LeBron's greatness is still developing in front of us. Let him be him, sit back and appreciate him instead of trying to say what he's like or not like. Same with Kevin Durant and the other current greats, otherwise you won't realize it until they're gone.


Also because we elevate MJ to a deity, we tend to forget other guys worth comparing to. Why don't we compare more guys to Magic? (LeBron's game is more Magic than Michael anyway) Dang near every decent White player is compared to Larry Bird and I find it insulting because that's probably the laziest comparison of all.

Why is Jordan alone the gold standard? Isn't Magic the greatest teammate ever who could also play 5 positions and revolutionized what Bob Cousy and Oscar Robertson started? Isn't Bill Russell's unselfishness and dominance standard for these modern centers who are great defenders and rebounders and occasional scorers (i.e. Tyson Chandler)?

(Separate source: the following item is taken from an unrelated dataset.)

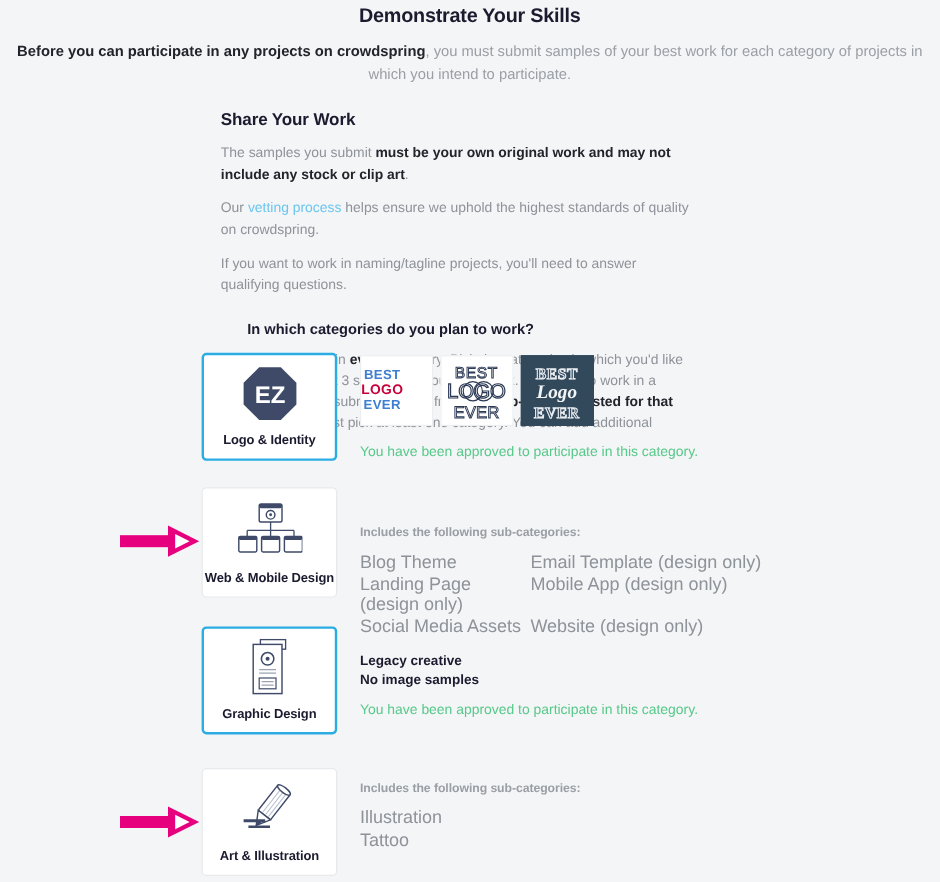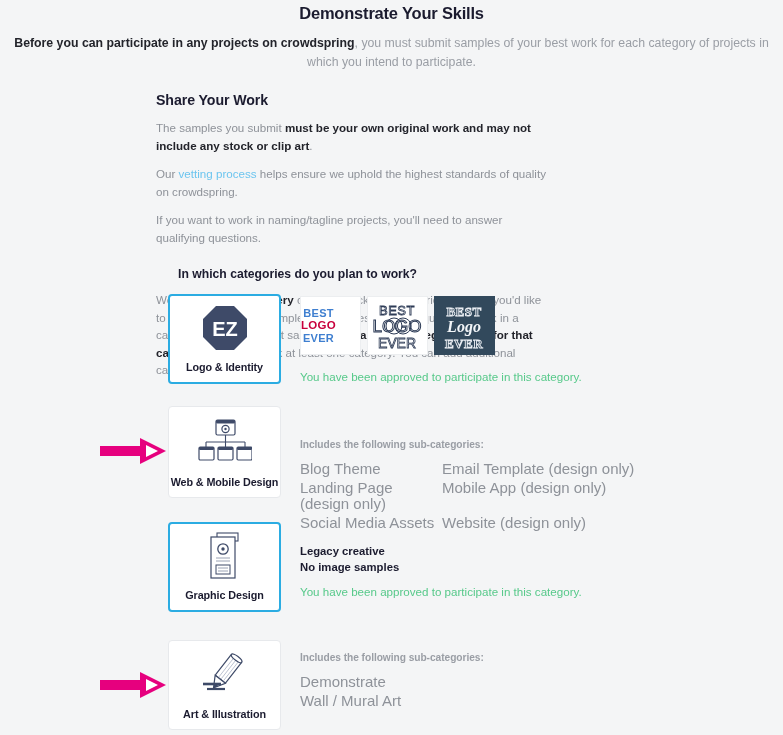"Share Your Work" .col { left: 156px -> 184px }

By the same tone, six rings became the gold standard but that doesn't mean we crap on elite guys with less. Is Isiah Thomas not a Top 20 player of all time with only one ring? Is Elgin Baylor not a Top-10 player because he retired ringless? Is Dominique Wilkins not a Top-40 player of all time for the same reason?

When people say somebody's now is worthy of Jordan's name, I turn around and ask them "So does that mean they're better than Magic Johnson? Better than Kobe? (whose 2006 season remains the greatest offensive season I've seen since MJ retired) See where the logic has to keep going?



Real talk, I don't mind comparisons when they look thoughtful or creative or appropriate. But if they're lazy logic like constantly comparing to No. 23, then I tune it out cause it's the same thing I've heard for 19 years. And nobody likes hearing the same song for long.

***Case in point, the label made me think Harold Miner was overrated until I had my colleagues fill in me to Miner's prep days in my hometown of Inglewood and All-American college career. An argument can be made that Miner's the greatest USC Trojan of the last 25 years.

1 comment:

  1. If the ABA had the TV exposure that the NBA had, it would have been the NBA merging with the ABA. The ABA had a lot of talented players, really made the game exciting. I would have love to see Michael Jordan with the original ABA players and teams.